As is apparent from the data, the subjects in Group B were more adventurous on average. There was also a lot more variablity in Group B, with some subjects acting just as conservative as their Group A counterparts, and others exploring as far as they possibly could.

Modeling

A preliminary attempt at modeling the behavior of Group A can be found in the following matlab code.

Discussion and Suggestions for Further Research

The inability of the reinforcement learning model to adapt for a priori beliefs raises some interesting philosophical questions. There are counterarguments to our claim that reinforcement is insufficent to explain the behavior observed in our experiment. First, one could argue that our experiment was too short, and that if we had done trials on very large boards, and allowed a very large number of moves (say 700 instead of 25), then we may have observed similar behavior in Group A and Group B, because the effects of the a priori beliefs would have been lessened over time. Second, one could aruge that reinforcement does explain our results, only reinforcement on a much broader level: namely that before the experiment took place, the subjects had received earlier reinforcement in their lives which caused them to believe that "maximum" rewards were attainable (and should be attained).

These criticisms have some validity, hence we refrain from making any overly bold claims about our results. Instead, we simply claim that any reasonable model of human behavior ought to be able to predict how humans explore payoff landscapes. The reinforcement model alone appears to lack this ability. Perhaps a more robust model is one in which a set of beliefs about possible landscapes is maintained, and reinforcement occurs over that set.

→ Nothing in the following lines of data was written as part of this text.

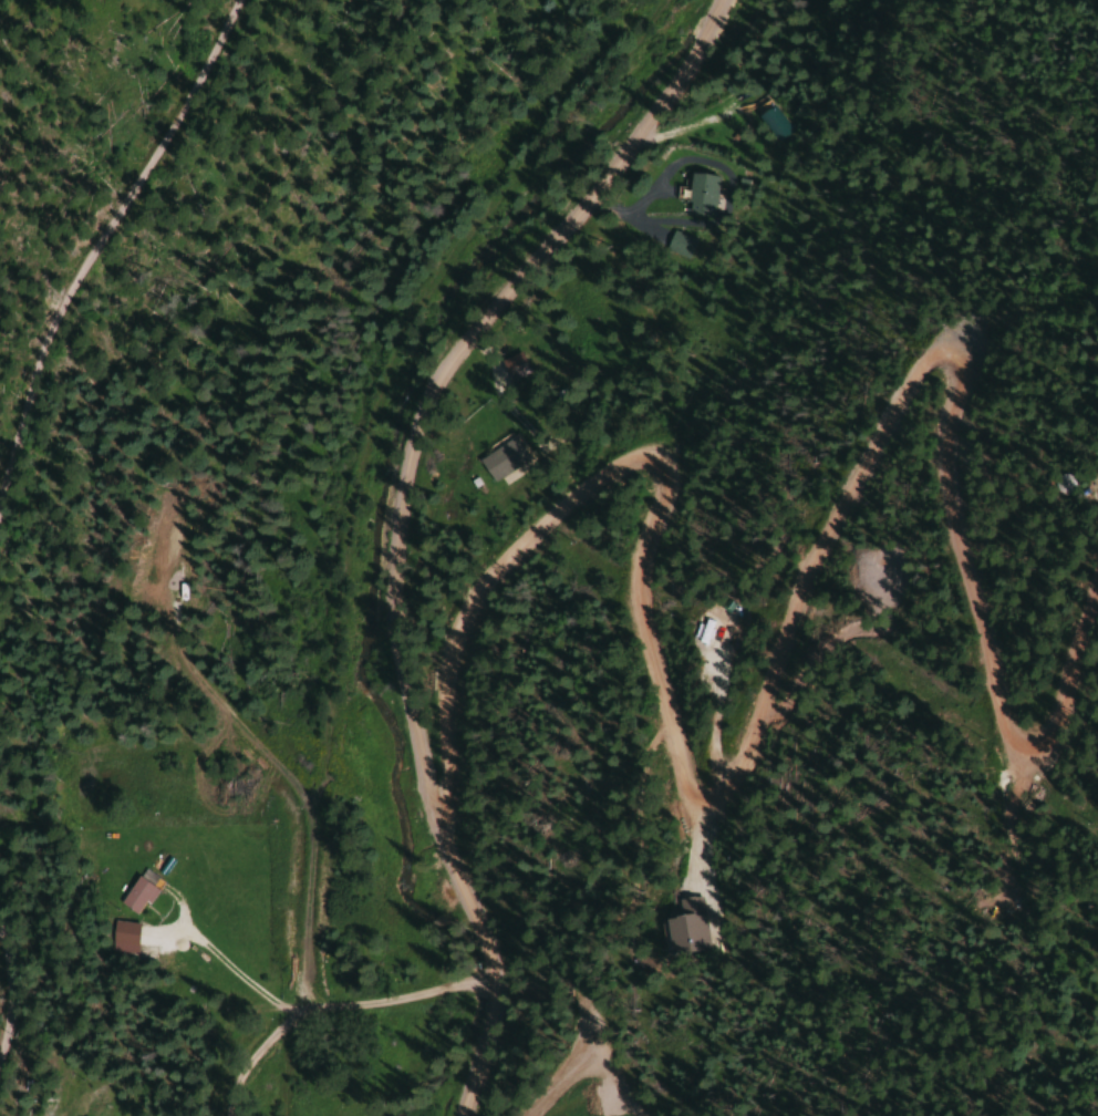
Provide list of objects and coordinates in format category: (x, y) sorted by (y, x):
building: (773, 123)
building: (701, 194)
road: (101, 231)
building: (679, 244)
building: (501, 460)
road: (405, 520)
road: (771, 688)
building: (136, 893)
building: (685, 926)
road: (311, 1004)
building: (26, 1111)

We believe that the concept of a payoff landscape is a potentially fruitful one. Human behavior on such landscapes is an intriguing area of further research. One can imagine hundreds of different experimental variations. These include, but are not limited to 1) lanscapes with different "slopes" or patterns of reward, 2) landscapes in higher dimensions, 3) landscapes with probabilistic, rather than deterministic, rewards at each location.

Variation (1) is particularly interesting. Consider a landscape with a high-paying region and a low-paying region, but with no apparent pattern of payoffs within each region. Now juxtapose that with a similar landscape with the same high and low paying regions, but also a very consistent pattern of payoff within each region. If a difference in behavior is observed on these two landscapes, it would give more credence to the theory that beliefs about the structure of the landscape are crucial to a theory of human decision making.

References

R. Herrnstein and D. Prelec, Melioration: A Theory of Distributed Choice, The Journal of Economic Perspectives, Volume 5, Issue 3 (Summer, 1991),

Herrnstein, R. J., D. Prelec, and W. Vaughan Jr., "An Intra-Personal Prisoners' Dilemna," paper present at the IX Symposium on Quantitative Analysis of Behavior: Behavioral Economics, Harvard University, 1986.